Prescription Screening of Generic Drug

In the consistency evaluation, prescription screening is carried out to determine the key factors affecting the quality of prescriptions. Scientists utilize various experimental designs (such as comparative method, orthogonal design, uniform design, etc.) to screen and determine the type and dosage of key excipients.

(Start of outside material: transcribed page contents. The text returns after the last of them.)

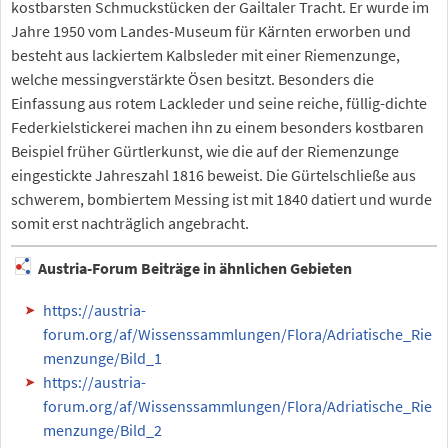
kostbarsten Schmuckstücken der Gailtaler Tracht. Er wurde im
Jahre 1950 vom Landes-Museum für Kärnten erworben und
besteht aus lackiertem Kalbsleder mit einer Riemenzunge,
welche messingverstärkte Ösen besitzt. Besonders die
Einfassung aus rotem Lackleder und seine reiche, füllig-dichte
Federkielstickerei machen ihn zu einem besonders kostbaren
Beispiel früher Gürtlerkunst, wie die auf der Riemenzunge
eingestickte Jahreszahl 1816 beweist. Die Gürtelschließe aus
schwerem, bombiertem Messing ist mit 1840 datiert und wurde
somit erst nachträglich angebracht.
Austria-Forum Beiträge in ähnlichen Gebieten
https://austria-
forum.org/af/Wissenssammlungen/Flora/Adriatische_Rie
menzunge/Bild_1
https://austria-
forum.org/af/Wissenssammlungen/Flora/Adriatische_Rie
menzunge/Bild_2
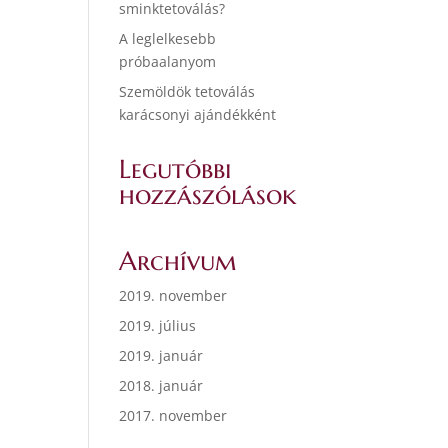
sminktetoválás?
A leglelkesebb
próbaalanyom
Szemöldök tetoválás
karácsonyi ajándékként
Legutóbbi
hozzászólások
Archívum
2019. november
2019. július
2019. január
2018. január
2017. november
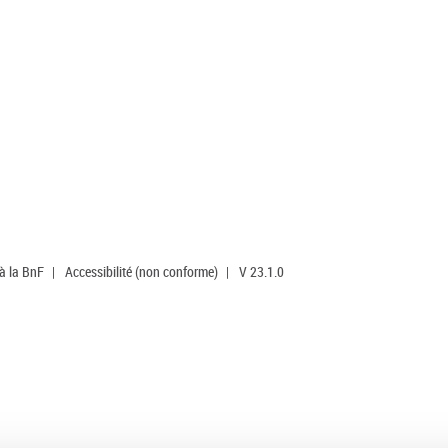
 à la BnF
|
Accessibilité (non conforme)
|
V 23.1.0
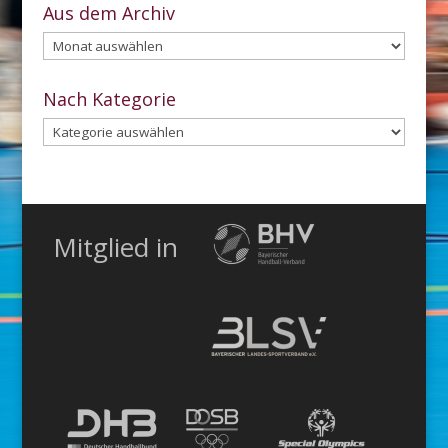
Aus dem Archiv
Aus
dem
Archiv
Nach Kategorie
Nach
Kategorie
Mitglied in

At Alfa Chemistry, our standard prescription process screening process is:

• Determine the dosage of excipients, and process route/parameters of the prescription
• Screen the prescription with reference to the basic properties of the Reference Listed Drugs (RLDs)'s formulation (compressibility of intermediate granules, fluidity/dissolution rate of tablets, hardness/friability of tablets/injections/capsules-tablets, etc.)
• Adjust the amount of excipients or select new alternative excipients to achieve the same clinical efficacy as the RLD

Evaluation Index

• Appearance
• Color
• Hygroscopicity
• Fluidity
• Solubility
• pH
• Content
• Related substance
• Bacterial endotoxin or pyrogen
• Insoluble particles
• Stability

Figure 1. Simplified outline of the generic drug product-development cycle. (Wang, Y. 1999)

Our Services

Alfa Chemistry provides different prescription screening solutions according to different dosage forms (solid oral dosage forms, liquid formulations, injections) with the application of the single-factor test and orthogonal test.

Solid Oral Dosage Forms

① According to the common dosage and process of excipients, basic properties of the prescription (such as the compressibility and fluidity of the granules and the hardness, friability and moisture of the tablets) are used as indicators for preliminary screening

② Two to three prescription samples with qualified characteristics are selected to conduct dissolution curve testing

③ Adjust the amount of excipients by comparing dissolution curve with the RLD's

④ Select two or three optimal prescription processes to conduct research on the influencing factors, and determine the optimal prescription process based on the results of the compatibility test of excipients

Liquid formulations

① Determine the amount of excipients according to the basic properties of the reference preparation, such as viscosity, taste, osmotic pressure, and pH value

② Determine the amount of the preservatives: If the dosage can be found in the instructions or quality standards of the RLD, we directly refer to the dosage of the RLD. If there is no available information, the lowest effective dose is determined by performing the antibacterial testing

③ Select one or two prescription samples with qualified characteristics to conduct research on the influencing factors, to test the stability and determine the prescription process

Injection

The types and dosages of excipients in generic injections should generally be the same as those in the reference preparation, with an acceptable range of 95% to 105%. The information of type and dosage of injection excipients can be obtained directly from the drug insert sheet and label. We refer to the FDA guidelines "ANDA Submissions-Refuse-to-Receive Standards" to establish appropriate evaluation indicators, and analyze the RLD prescription of injections in combination with performing some experiments.